草木───「どん底まで落ちたら、あとは上がるだけ!ってみんなが励ましてくれて。確かにもう終わったことですし、悔しさを糧にやるべきことやるだけ!と気持ちをなんとか切り替えて大会後はひたすら練習しました」
この挫折は、もう一つ大切なことを教えてくれました。それは、「自分らしさ」を貫くことの重要性です。この大会での結果を受け、草木選手は自分のスタイルに迷いを生じていました。得意な空中技(エアー)だけでなく、他の選手のスタイルを取り入れようと試行錯誤するうちに、本来の良さを見失いかけていたのです。そんな時、友人の父親からかけられた言葉が、彼女の目を覚まさせました。
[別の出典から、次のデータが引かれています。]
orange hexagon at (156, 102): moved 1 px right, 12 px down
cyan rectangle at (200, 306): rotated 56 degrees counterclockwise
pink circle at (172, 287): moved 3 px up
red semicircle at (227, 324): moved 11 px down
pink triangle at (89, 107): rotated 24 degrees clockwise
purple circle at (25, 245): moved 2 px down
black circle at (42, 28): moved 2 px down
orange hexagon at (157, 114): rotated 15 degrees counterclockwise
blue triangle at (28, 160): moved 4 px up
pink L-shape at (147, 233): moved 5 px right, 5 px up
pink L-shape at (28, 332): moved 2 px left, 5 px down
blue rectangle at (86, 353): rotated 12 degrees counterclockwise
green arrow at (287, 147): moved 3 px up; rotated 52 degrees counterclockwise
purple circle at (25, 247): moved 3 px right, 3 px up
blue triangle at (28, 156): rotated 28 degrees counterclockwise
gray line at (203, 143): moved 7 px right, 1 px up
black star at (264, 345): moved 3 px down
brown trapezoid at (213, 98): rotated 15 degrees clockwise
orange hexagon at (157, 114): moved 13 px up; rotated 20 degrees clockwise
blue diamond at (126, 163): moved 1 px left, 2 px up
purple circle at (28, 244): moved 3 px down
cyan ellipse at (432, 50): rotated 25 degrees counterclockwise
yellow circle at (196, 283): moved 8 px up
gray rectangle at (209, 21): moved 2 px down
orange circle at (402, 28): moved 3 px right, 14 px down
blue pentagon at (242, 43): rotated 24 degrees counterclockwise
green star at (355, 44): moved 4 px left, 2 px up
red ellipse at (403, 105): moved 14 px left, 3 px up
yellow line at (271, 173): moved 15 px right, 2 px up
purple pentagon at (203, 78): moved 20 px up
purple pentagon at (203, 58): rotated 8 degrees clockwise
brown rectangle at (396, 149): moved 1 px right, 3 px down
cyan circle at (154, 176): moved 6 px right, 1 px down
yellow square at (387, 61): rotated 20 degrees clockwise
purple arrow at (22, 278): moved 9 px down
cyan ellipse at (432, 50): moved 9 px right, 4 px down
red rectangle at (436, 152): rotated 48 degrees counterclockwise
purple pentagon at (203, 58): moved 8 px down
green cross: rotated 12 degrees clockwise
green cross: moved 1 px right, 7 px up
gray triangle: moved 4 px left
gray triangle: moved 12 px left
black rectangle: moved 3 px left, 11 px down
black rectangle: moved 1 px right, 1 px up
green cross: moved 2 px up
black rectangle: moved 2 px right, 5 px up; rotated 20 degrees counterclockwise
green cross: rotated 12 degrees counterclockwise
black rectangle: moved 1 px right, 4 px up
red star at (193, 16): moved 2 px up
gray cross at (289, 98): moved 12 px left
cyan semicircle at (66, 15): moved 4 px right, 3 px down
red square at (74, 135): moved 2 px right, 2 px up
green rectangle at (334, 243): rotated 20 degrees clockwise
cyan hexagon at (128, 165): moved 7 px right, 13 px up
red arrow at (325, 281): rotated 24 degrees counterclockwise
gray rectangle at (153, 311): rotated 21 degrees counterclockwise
草木───「『ひなのの滑りがなくなっちゃってるよね』と言われて、はっとしました。『ひなのの良さを爆発的に伸ばしていけばいい。自分のスタイルを追求していけば、勝てるようになるよ』って。その言葉があったから、自分のスタイルを信じて突き進もうって決意できたんです」
遊び心を忘れずに。次世代へ伝えたいスケートボードの本当の魅力
草木選手を語る上で欠かせない技があります。代名詞とも言える、一回転半の大技「ファイブフォーティ」です。その習得には1年近い歳月を要したといいます。何度も転び、身体は痣だらけになったとか。それでも諦めなかったのは、仲間の存在があったからです。
草木───「初めて技が成功した日は、練習仲間たちと笠間にいて、母の日が近かったから『今日絶対乗る!』(乗る=技を決める)と決めて、足が上がらなくなるくらいまで挑戦したことを覚えています。みんなすごく応援してくれて、モチベーションになりましたね。『絶対乗れる、もう乗れる』って言われて、その日、やっと乗れたんです。難しいことに挑戦する大切さと楽しさをファイブフォーティが教えてくれました」
多くの人に支えられて掴んだ技だからこそ、特別な思い入れがあるそうです。この経験を経た草木選手だからこそ、今、スケートボードを始めた子どもたちに伝えられることがあるといいます。
草木───「今の子どもたちはスケートボード=習い事という環境があるから、『練習、練習』っていう頭になっていると思っています。もちろん、練習は大切なんですけど、私は習い事というよりも遊び感覚でやってきたから、スケートボードの遊びとしての楽しさも、もっと知ってほしいと思います」
スケートボードは技の難易度や点数だけが全てではありません。一人ひとり違う「スタイル」を表現できることこそが、スケートボードの最大の魅力だと草木選手は言います。
草木───「習い事としてとらえると、大会の審査を見据えた技ばかり得意になってしまいがち。いろんな人と交流して自分のスタイルを追求すると、もっとスケートボードが楽しくなってくると思うんですよね。他の人と比べられても、『自分のスタイルが一番かっこいい』って自信を持って言えるスケーターになってほしいし、私も目指していきたいと思っています」
2024年に草木選手はスターツと所属契約を結び、それから1年以上たちましたが、"楽しむ心を忘れない"そのシンプルな想いが、彼女を輝かせ続ける原動力であることは変わりません。これからも彼女は、遊び心を胸に、自分だけのスタイルを追求し、世界の空へと高く舞い上がります。